I won't giving their urls because some of reasons.

They've been blogging quite for long and it's sad to see them unable to update frequently since they have works that needed to prioritize first. I've met one of the them in real life, face to face. Twice. One in this year and 2 years back.

He is actually one of my sister's friends.


I feel like I am digging my own grave by saying that (T^T)

I've found his url just by coincidence and I kept reading the post and it is somehow suck me in his story of life. It is so deeply written I felt touched a bit. I don't know if it just currently 12:36 a.m or his style of writing make me feel that way.

and all the piano arrangements playing in the background. yes.

But judging only from his writing, he is an observant person and really think-deeply about everything. He writes journal at night and make me think "Even I, myself does not have that amount of commitment to write anything..."

Dang, I am so digging his old post.


I don't know how my sister even found this 'deep' man. (Actually, I do know but I am not in a position to reveal out this person identity because if... man, I didn't even want to start thinking about it.)

I don't know the reason why I wrote this post because... I didn't think deeply about the content of this post yet. It's just out-of-impulse post. (Ahh... I didn't expect you to understand this part of me...) But I am kind of spark-ed by his words.

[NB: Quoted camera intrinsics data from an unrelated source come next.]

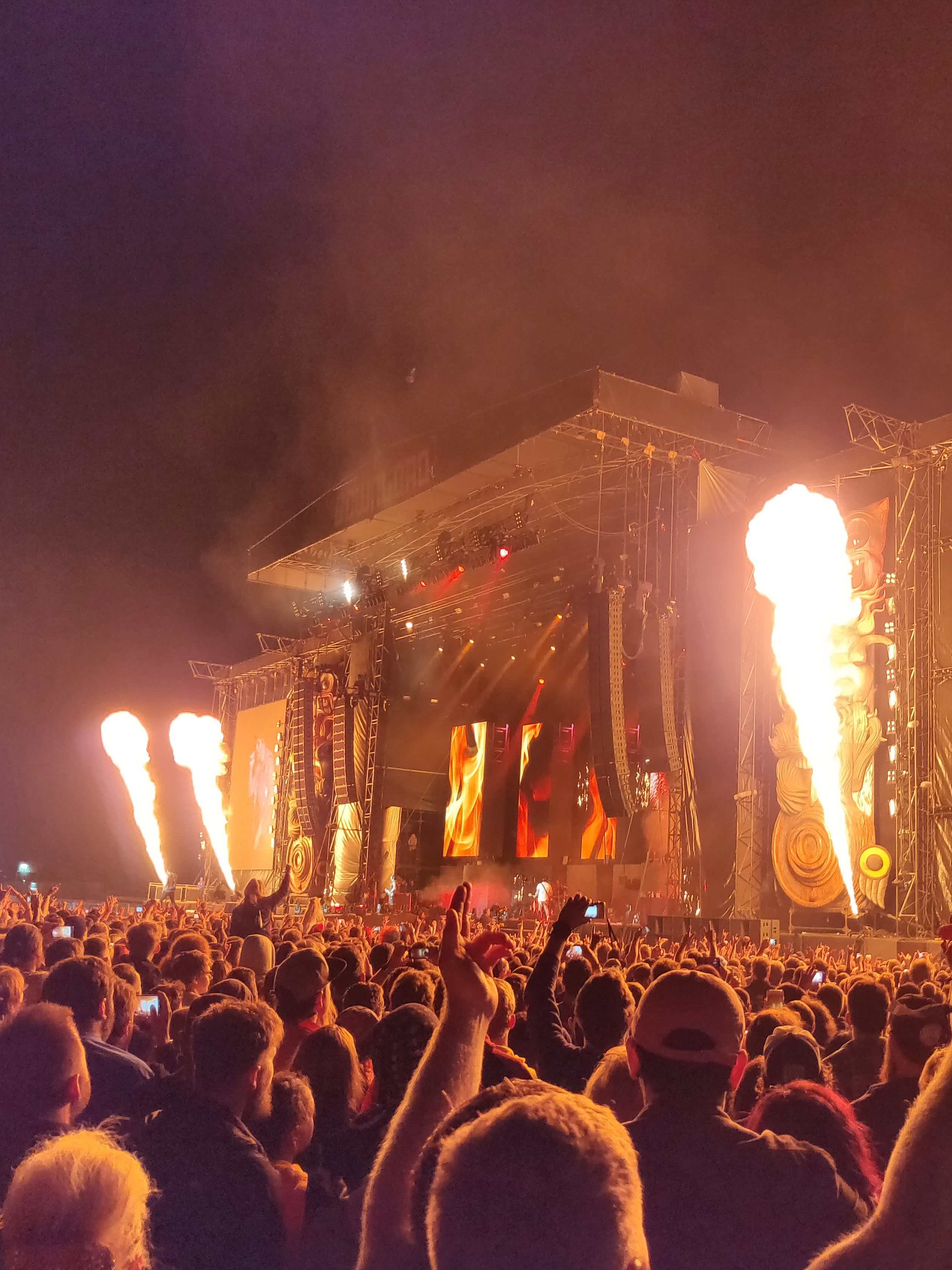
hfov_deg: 41.3
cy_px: 647
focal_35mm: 34
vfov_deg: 54.0
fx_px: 1247
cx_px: 625
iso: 250
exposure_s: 1/50
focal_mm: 4.25
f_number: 1.7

"you are like the mirrorthe reflection of my thoughts, my desireto guide me whenever i feel lostfor i had realized my lack of ambitionshad brought me nowhereafter all these years"

I am rudely copying this from his post and I do feel guilty about it but I am nowhere in the position to ask him because yes, I've found his url by coincidence and I am prefer to be anonymous to him even though he is now aware of my existence. (thanks to onee-chan)

Now, unleash your imaginations, think of your words and share your thoughts with the world.